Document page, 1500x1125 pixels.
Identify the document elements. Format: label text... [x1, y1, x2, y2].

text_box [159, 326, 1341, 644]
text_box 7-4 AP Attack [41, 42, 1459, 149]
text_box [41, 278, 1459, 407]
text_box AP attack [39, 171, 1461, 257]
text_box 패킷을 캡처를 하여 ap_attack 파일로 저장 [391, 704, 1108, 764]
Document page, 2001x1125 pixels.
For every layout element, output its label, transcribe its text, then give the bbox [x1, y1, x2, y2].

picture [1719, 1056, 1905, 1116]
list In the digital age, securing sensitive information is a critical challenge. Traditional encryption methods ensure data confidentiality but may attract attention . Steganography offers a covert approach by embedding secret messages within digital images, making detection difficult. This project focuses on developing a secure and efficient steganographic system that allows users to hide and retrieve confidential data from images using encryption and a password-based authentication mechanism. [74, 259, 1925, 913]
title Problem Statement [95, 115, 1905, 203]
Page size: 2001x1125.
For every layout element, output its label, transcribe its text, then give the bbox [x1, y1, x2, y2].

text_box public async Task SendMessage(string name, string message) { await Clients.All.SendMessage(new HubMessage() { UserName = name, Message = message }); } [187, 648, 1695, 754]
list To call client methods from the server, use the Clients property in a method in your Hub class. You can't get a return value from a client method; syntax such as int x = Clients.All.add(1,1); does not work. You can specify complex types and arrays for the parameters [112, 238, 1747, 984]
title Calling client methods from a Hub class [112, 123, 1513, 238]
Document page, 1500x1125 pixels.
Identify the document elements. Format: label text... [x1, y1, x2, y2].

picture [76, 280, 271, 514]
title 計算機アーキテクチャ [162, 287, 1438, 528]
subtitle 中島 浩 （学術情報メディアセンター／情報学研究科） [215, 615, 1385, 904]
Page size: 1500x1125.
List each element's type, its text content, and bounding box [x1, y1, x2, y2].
-.-.-
WORK ORDER: Produce a verbatim transcript of the material above.

TASK SOLUTION:
Document page, 1500x1125 pixels.
Identify the document elements. Format: label text... [x1, y1, x2, y2].

text_box [159, 326, 1341, 644]
text_box 7-4 AP Attack [41, 42, 1459, 149]
text_box [41, 278, 1459, 407]
text_box AP attack [39, 171, 1461, 257]
text_box 패킷을 캡처를 하여 ap_attack 파일로 저장 [391, 704, 1108, 764]
Document page, 2001x1125 pixels.
For every layout element, output its label, transcribe its text, then give the bbox [x1, y1, x2, y2].

picture [1719, 1056, 1905, 1116]
list In the digital age, securing sensitive information is a critical challenge. Traditional encryption methods ensure data confidentiality but may attract attention . Steganography offers a covert approach by embedding secret messages within digital images, making detection difficult. This project focuses on developing a secure and efficient steganographic system that allows users to hide and retrieve confidential data from images using encryption and a password-based authentication mechanism. [74, 259, 1925, 913]
title Problem Statement [95, 115, 1905, 203]
Page size: 2001x1125.
For every layout element, output its label, transcribe its text, then give the bbox [x1, y1, x2, y2].

text_box public async Task SendMessage(string name, string message) { await Clients.All.SendMessage(new HubMessage() { UserName = name, Message = message }); } [187, 648, 1695, 754]
list To call client methods from the server, use the Clients property in a method in your Hub class. You can't get a return value from a client method; syntax such as int x = Clients.All.add(1,1); does not work. You can specify complex types and arrays for the parameters [112, 238, 1747, 984]
title Calling client methods from a Hub class [112, 123, 1513, 238]
Document page, 1500x1125 pixels.
Identify the document elements. Format: label text... [x1, y1, x2, y2].

picture [76, 280, 271, 514]
title 計算機アーキテクチャ [162, 287, 1438, 528]
subtitle 中島 浩 （学術情報メディアセンター／情報学研究科） [215, 615, 1385, 904]
Page size: 1500x1125.
List each element's type, its text content, and bounding box [x1, y1, x2, y2].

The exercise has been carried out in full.